Tag Archives: William Stafford


                                        Every day, every evening, every
                                        abject step or stumble has become heroic—

                                                – William Stafford (“Waiting In Line”)

What once was wild play
when we could right ourselves
and dodge the ricochets,

reach and rope a dream
that danced on a long twine,
is no less heroic now

measuring each hoof beat,
every swing in the branding pen.
I have watched old men

ride closer to the center
of concentric circles in time
spinning quickly on the outside

to find their dot within
a slow-motion bull’s eye
just to inhale the details

that make each moment rich—
and dammit, that’s just what
I’ve gone and done.


“Hay for the Horses”


                              Now I carry those days in a tiny box
                              wherever I go.

                                   – William Stafford (“Remembering”)

I feel for pocket-knife, keys and wallet,
handkerchief, cigarettes and lighter
before I pull on my boots, find my glasses

and pick which hat to meet the day’s
surprises, but this tiny box is always
with me. Before daylight, I crack the lid

to see what wants out on paper: a river,
a lake or Sierra pass take shape, pine smoke
curls through cedar boughs and I am

there with coffee before an eager fire
on another cold morning. Here money
buys nothing, and no more than paper

to ignite wet kindling after a thunderstorm,
all other urgencies are washed away, shed
downstream to mix and pool in the Valley—

like the Christmas flood of ‘67, when
they shipped food and freight into Visalia
by boat in May. We think we have

seen extremes, but the San Joaquin
has always been changing—begun
in the mountains, days above it all away.


                        “If you keep the faith I will exist
                        at the edge, where your vision joins
                        the sunlight and the rain: heads in the light,
                        feet that go down into the mud where the truth is.”
                                – William Stafford (“Spirit of Place: Great Blue Heron”)

In a dark corner of my cerebrum,
hangs a painting framed like a window
to a bright summer’s day, a Blue Heron

fishing from the steep concrete bank
of the Friant-Kern Canal, legs braced
at the edge of snowmelt snaking

through foothill orchards south –
faded black stenciled letters saying:

Far from the noisy rookery in the tops
of sycamores above the bogs and frogs,
a tourist, an opportunist, this old will

adapts to all kinds of weather to outlive
our politics, our genius and mistakes –
as good a place as any to hang hope.


                              …close, reliable friends
                              in the earth, in the air, in the rock.
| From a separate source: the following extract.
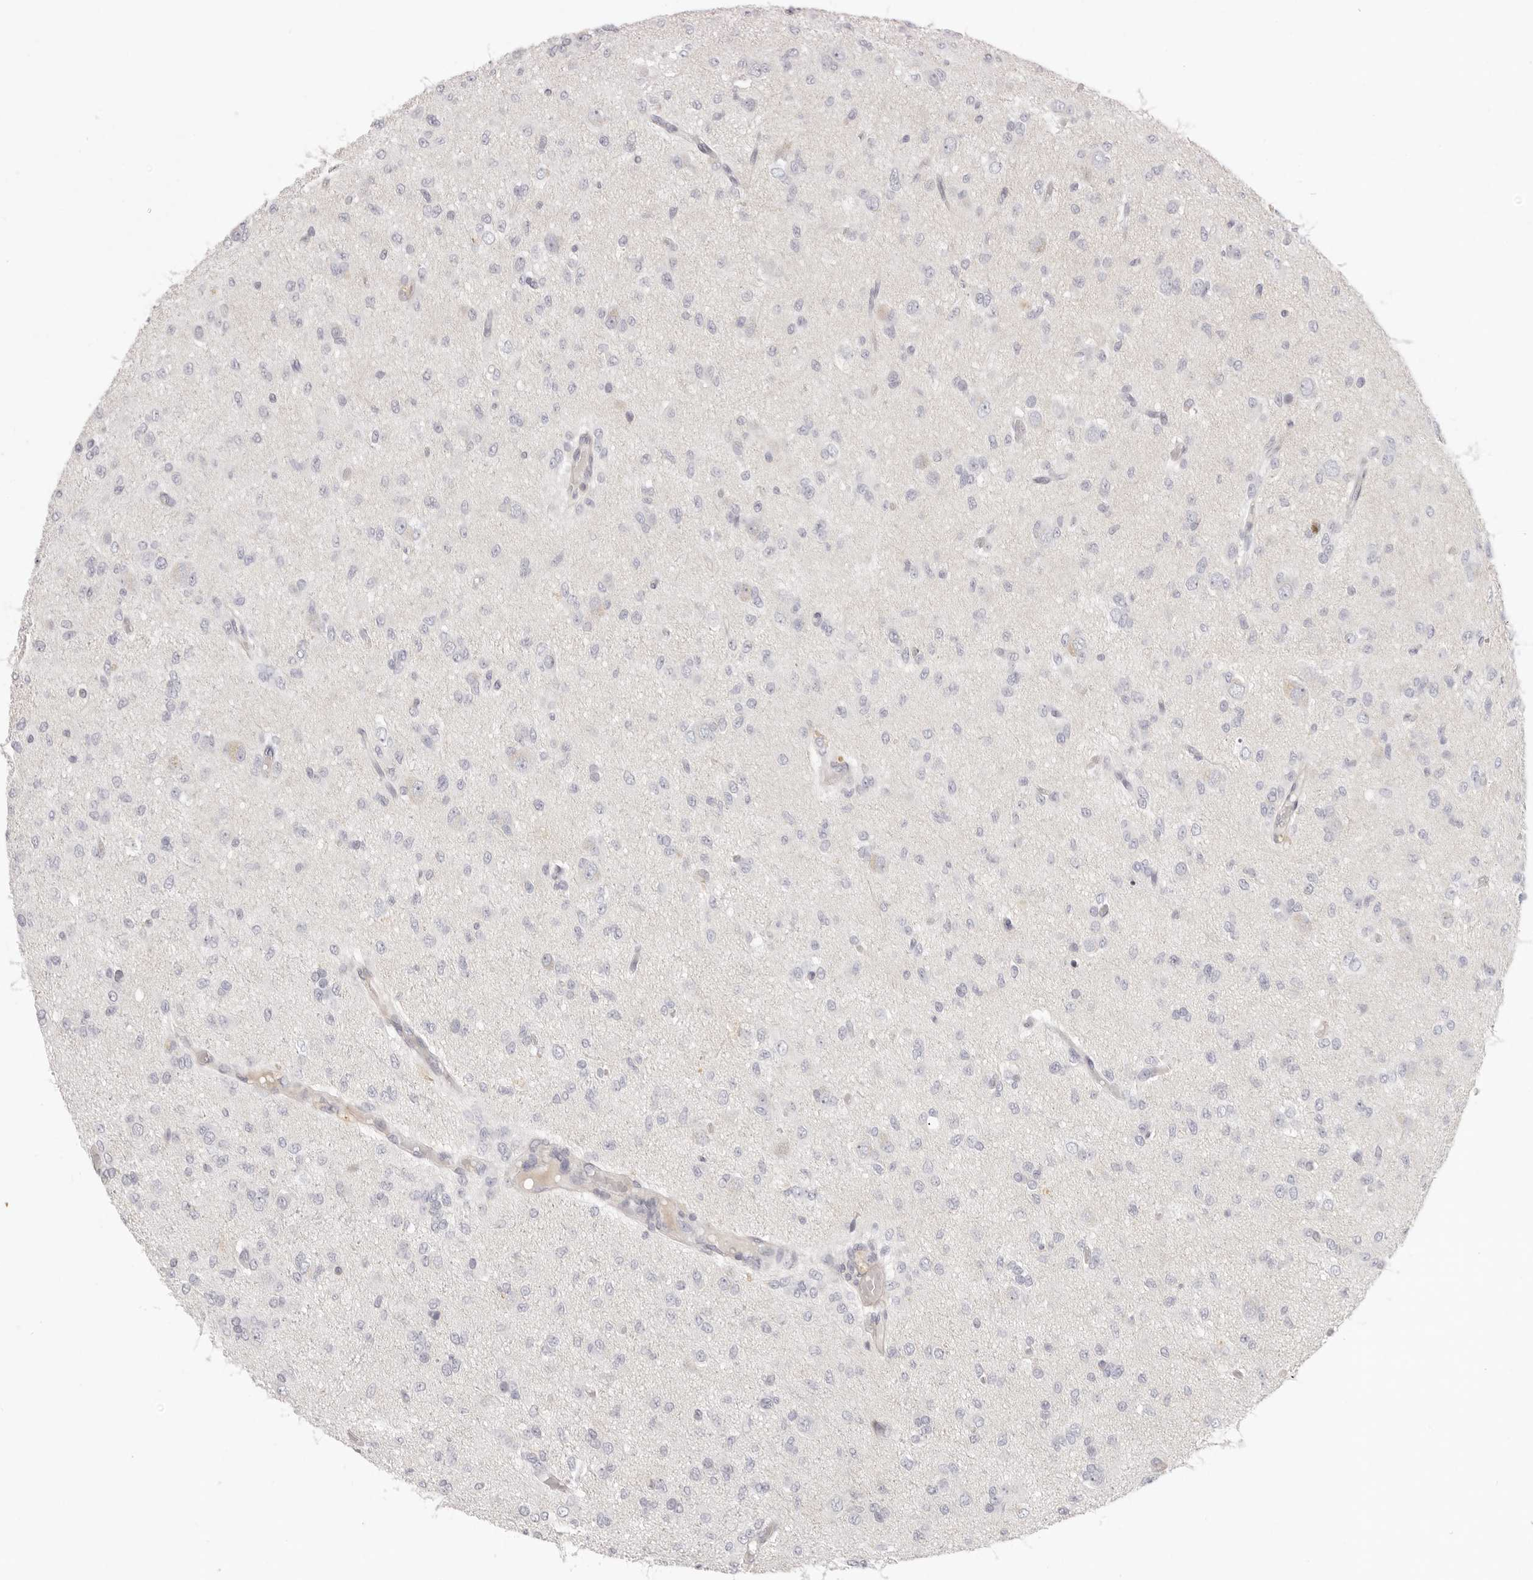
{"staining": {"intensity": "negative", "quantity": "none", "location": "none"}, "tissue": "glioma", "cell_type": "Tumor cells", "image_type": "cancer", "snomed": [{"axis": "morphology", "description": "Glioma, malignant, High grade"}, {"axis": "topography", "description": "Brain"}], "caption": "Immunohistochemistry histopathology image of glioma stained for a protein (brown), which displays no expression in tumor cells.", "gene": "RXFP1", "patient": {"sex": "female", "age": 59}}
                                 – William Stafford (“Father’s Voice”)

Go hear the voices echo
from common ground, watch
metaphors unfold, alone –
and close like petals, day after day
before they die to scatter, ripe seed
for rains, months or years away.

Tom Homer got the credit
each time my father said,
He looks, but just don’t see…

                              a nod or intonation
                              after years of repetition
                              planted in our brains
                              as a landmark to go by

whether riding fence for wages
or surviving the future – each twisted limb
has something sure to say.

Among them, there are no lies.
Deception and miscalculation, yes –
but all the truth that has endured
our wild imagination is still alive.


                        Under the bank a muskrat was trembling
                        with meaning my hand would wear forever.

                                      – William Stafford (“Ceremony”)

We were those days we envy now
with time to cut and paste around
the scenes that needed editing,

our thin thread stretched into a thick
lariat wrapped in purpose – yet,
we were much more consumed

in the loose meanderings of our
sweet naïveté, the unresolved knots
and tangles without ends – like

David Lee’s colloquial roll
in Barbed Wire, before ‘them pliers’ –
like Stafford’s Ceremony under the bank

in that river, our blood flows red
among the roots of things still living
along the oxbows towards our beginning.


                        Nothing you do can stop time’s unfolding.
                        You don’t ever let go of the thread.

                                      – William Stafford, (“The Way It Is”)

Out on Highway 99, silhouettes of semi-trucks
appear in the fog, grow into tiny lights ahead
or leer, big-eyed from behind in a blind rush –

up and down the Valley – like trains submerged,
caravans tunneling this thick and gray resistance
to time’s unfolding as the road grows longer.

The Real Birds came visiting in their Cadillac
and laughed at how I measured miles to Fresno
by the clock, grinning from a grounded dimension.

Our thread is not a straight line connecting cities,
but meanders more like a creek with gravity –
with the flow or against the current to its source.